How would they stay warm, when even the flowers that her mother tended so carefully could not survive?
She could not sleep for worrying. All she could think about was the spiders outside in the freezing, silky dark.
She had to help them. She slid out of bed (she was already wearing her fleece jammies), put on her socks and shoes, found her camping flashlight, then glided across the wooden floor, past her parents’ room to the living room. She grabbed her mother’s box full of yarn and went outside through a sliding door.
The dark was scary. But Aly was brave as she walked along the porch and decks of the house.

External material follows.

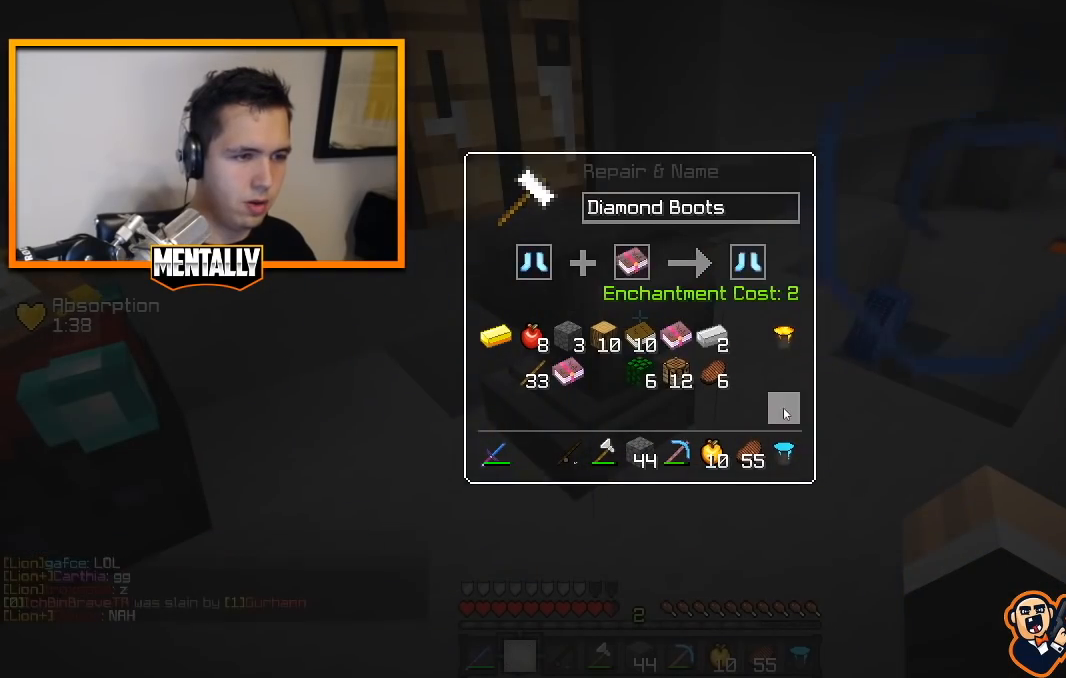
{"keys": [], "mouse": []}
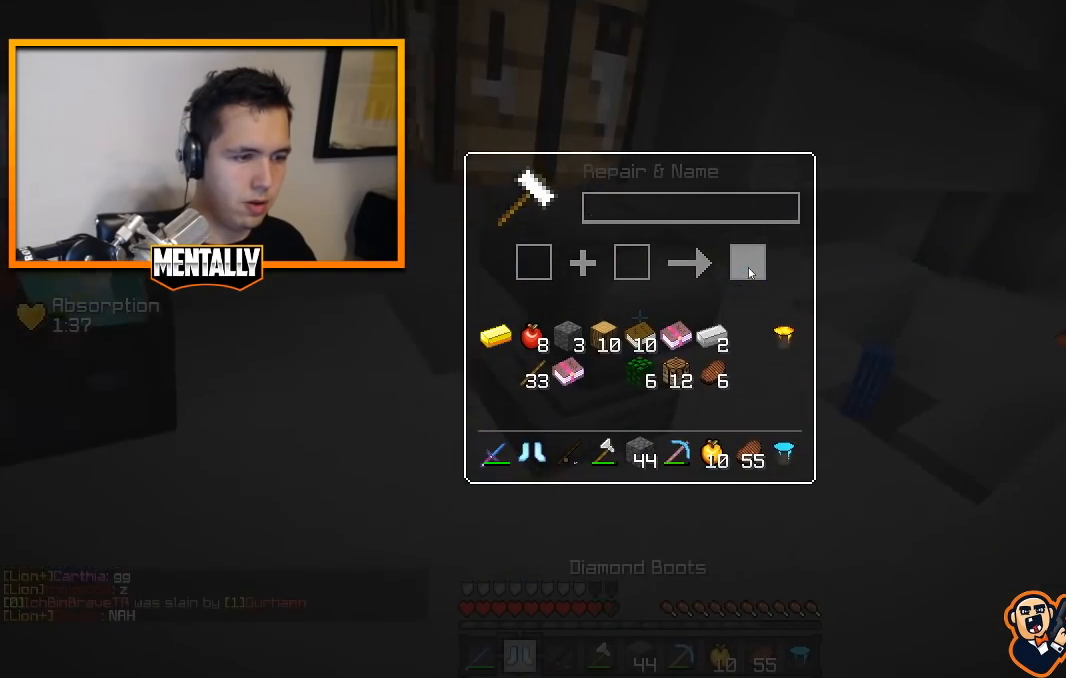
{"keys": [], "mouse": [], "events": [[334, "w", "down"], [501, "w", "up"]]}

She opened the yarn box, full of tangled, colorful strands. Gently, she scooped up spiders, all curled into tiny balls for the night, and set them in the box. When it was full, she put the lid back on and crept back inside.
Sleepy as could be, she stopped in the kitchen for a glass of milk and chocolate chip cookies. She put the yarnbox on the counter. And then she fell asleep at the kitchen table.
She awoke to her father and mother shouting, “What on earth!”
The spiders had escaped the box, and the kitchen was draped with webs of all sizes and shapes. Every corner and nook had a spider web. Even the teakettle was wrapped in fine webs, and the coffee pot was unusable.
“Mary Alyson!” her mother said in a voice that meant trouble. “What is going on here?”
Aly shrugged her shoulders.
“At least now they can help inside the house, too, Mommy,” she said.
Her mother sighed. Her father put his shoe back on. It was Halloween, and the day had just begun.